From here, you just want a SPARQL query that finds all the things connected to a particular class by a path (including the empty path) of rdfs:subClassOf properties.

prefix : <http://example.org/>
prefix rdfs: <http://www.w3.org/2000/01/rdf-schema#>

select ?superclass where { 
  :Win7 rdfs:subClassOf* ?superclass
}

--------------
| superclass |
==============
| :Win7      |
| :Windows   |
| :Software  |
| :Main      |
--------------

The results in that query aren’t necessarily ordered by their position in the path (though in this case they happen to be). If you do need them in order, you can do this (which is based on this answer about computing the position of elements in an RDF list):

prefix : <http://example.org/>
prefix rdfs: <http://www.w3.org/2000/01/rdf-schema#>

select ?class where { 
  :Win7 rdfs:subClassOf* ?mid .
  ?mid rdfs:subClassOf* ?class .
}
group by ?class
order by count(?mid)

This finds each ancestor ?class of :Win7 as well as each ?mid intermediate ancestor. For ancestor ?class, the distance is computed as the number of intermediate relations in between (count(?mid)). It orders the results based that distance, so :Win7 is the closest ancestor, :Windows after that, and so on.

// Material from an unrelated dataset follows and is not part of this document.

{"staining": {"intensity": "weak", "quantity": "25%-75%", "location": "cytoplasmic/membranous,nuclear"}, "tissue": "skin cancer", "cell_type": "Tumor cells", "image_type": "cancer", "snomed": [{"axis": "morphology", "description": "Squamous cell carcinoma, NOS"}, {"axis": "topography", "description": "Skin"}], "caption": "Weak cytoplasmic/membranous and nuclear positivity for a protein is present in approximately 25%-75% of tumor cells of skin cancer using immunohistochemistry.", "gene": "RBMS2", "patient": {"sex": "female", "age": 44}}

You can even do some of the fancy formatting you want like this:

prefix : <http://example.org/>
prefix rdfs: <http://www.w3.org/2000/01/rdf-schema#>

select (group_concat( ?name ; separator="--" )  as ?path) where {
  {
    select ?name where { 
      :Win7 rdfs:subClassOf* ?mid .
      ?mid rdfs:subClassOf* ?class .
      bind( strAfter( str(?class), "http://example.org/") as ?name )
    }
    group by ?class ?name
    order by count(?mid)
  }
}

-----------------------------------
| path                            |
===================================
| "Win7--Windows--Software--Main" |
-----------------------------------

It might be possible to do some fancier string processing and to get the multiline string. You might look at the latter part of this answer where there is some fancy formatting for a nicely aligned matrix for ideas.